Having recently concluded an ORATORIO phase III clinical trial of primary progressive multiple sclerosis (PPMS) patients, Genentech’s Ocrevus (ocrelizumab) increased the number of patients found to have no experienced progression (NEP) when taking the drug.
The evaluation of NEP – a combined measure of three disability assessments – was a secondary exploratory endpoint of the clinical trial. Researchers presented the findings at ACTRIMS 2017 in Orlando, Florida.
A total of 732 patients – 230 placebo and 461 Ocrevus – were randomised to receive 600mg of Ocrevus as two 300mg intravenous infusions 14 days apart, or placebo every 24 weeks for 120 weeks until a pre-specified number of confirmed disability progression (CDP) events had occurred. CDP was measured by the Expanded Disability Status Scale score.
Patients with no evidence of progression (NEP) were also found to have no confirmed disability progression (CDP) at 12 weeks. In addition, they had no CDP at 20 per cent on the timed 25-foot walk test and on the nine-hole peg test. These tests cover the patient’s overall disability, including arm function and ambulation. Patients continued evaluations until the end of the study or until researchers recorded a pre-specified number of progressions.
At 120 weeks, 42.7 per cent of Ocrevus-treated patients reached NEP, compared to only 29.1 per cent among those receiving placebo. The difference represents a 47 per cent relative increase in the Ocrevus group.
Researchers also assessed the components of NEP in pairs. They found that more patients treated with Ocrevus did not experience progression on EDSS in combination with the 25-foot walk test (44.7 percent versus 31.3 percent in the placebo group).

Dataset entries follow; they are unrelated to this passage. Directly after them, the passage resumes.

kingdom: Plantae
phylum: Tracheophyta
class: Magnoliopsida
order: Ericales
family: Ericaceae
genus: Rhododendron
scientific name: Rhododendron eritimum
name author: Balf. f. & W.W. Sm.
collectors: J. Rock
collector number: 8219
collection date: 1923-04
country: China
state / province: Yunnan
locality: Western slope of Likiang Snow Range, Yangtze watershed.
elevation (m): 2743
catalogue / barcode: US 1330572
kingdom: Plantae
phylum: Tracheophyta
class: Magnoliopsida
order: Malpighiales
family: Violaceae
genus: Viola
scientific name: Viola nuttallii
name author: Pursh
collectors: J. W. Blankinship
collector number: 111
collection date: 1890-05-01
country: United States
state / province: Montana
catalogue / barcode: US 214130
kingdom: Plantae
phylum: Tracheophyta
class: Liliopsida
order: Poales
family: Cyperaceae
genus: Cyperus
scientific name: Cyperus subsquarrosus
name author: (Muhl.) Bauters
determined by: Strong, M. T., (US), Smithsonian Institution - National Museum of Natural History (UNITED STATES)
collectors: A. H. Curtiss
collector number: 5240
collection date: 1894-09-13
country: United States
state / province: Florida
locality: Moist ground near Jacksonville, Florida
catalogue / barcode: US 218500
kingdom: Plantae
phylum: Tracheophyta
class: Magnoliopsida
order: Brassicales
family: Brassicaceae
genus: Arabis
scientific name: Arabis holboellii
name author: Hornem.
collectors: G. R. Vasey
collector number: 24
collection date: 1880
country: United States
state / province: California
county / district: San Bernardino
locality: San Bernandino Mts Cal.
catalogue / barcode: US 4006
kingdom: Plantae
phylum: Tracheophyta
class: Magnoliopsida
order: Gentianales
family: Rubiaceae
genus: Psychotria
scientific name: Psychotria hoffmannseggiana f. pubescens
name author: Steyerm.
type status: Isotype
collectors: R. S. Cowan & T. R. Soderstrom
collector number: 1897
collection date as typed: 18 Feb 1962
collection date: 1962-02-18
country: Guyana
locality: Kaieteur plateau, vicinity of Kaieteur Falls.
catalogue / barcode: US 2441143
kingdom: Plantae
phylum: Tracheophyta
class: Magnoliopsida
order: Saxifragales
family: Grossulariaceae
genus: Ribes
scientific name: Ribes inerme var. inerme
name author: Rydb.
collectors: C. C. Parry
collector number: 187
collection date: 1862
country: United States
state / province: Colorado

Combining the 25-foot walk test and the 9-hole peg test also revealed a greater proportion in the Ocrevus group (48.4 per cent) than in the placebo group (36.1 per cent). The smallest change was seen when researchers analysed EDSS and the nine-hole peg test together; for these parameters, there was only a 15 per cent relative increase among Ocrevus-treated (61.4 per cent) compared to those receiving placebo (53.5 per cent).
The U.S. Food and Drug Administration (FDA) is currently reviewing the Biologics License Approval for Ocrevus in the United States.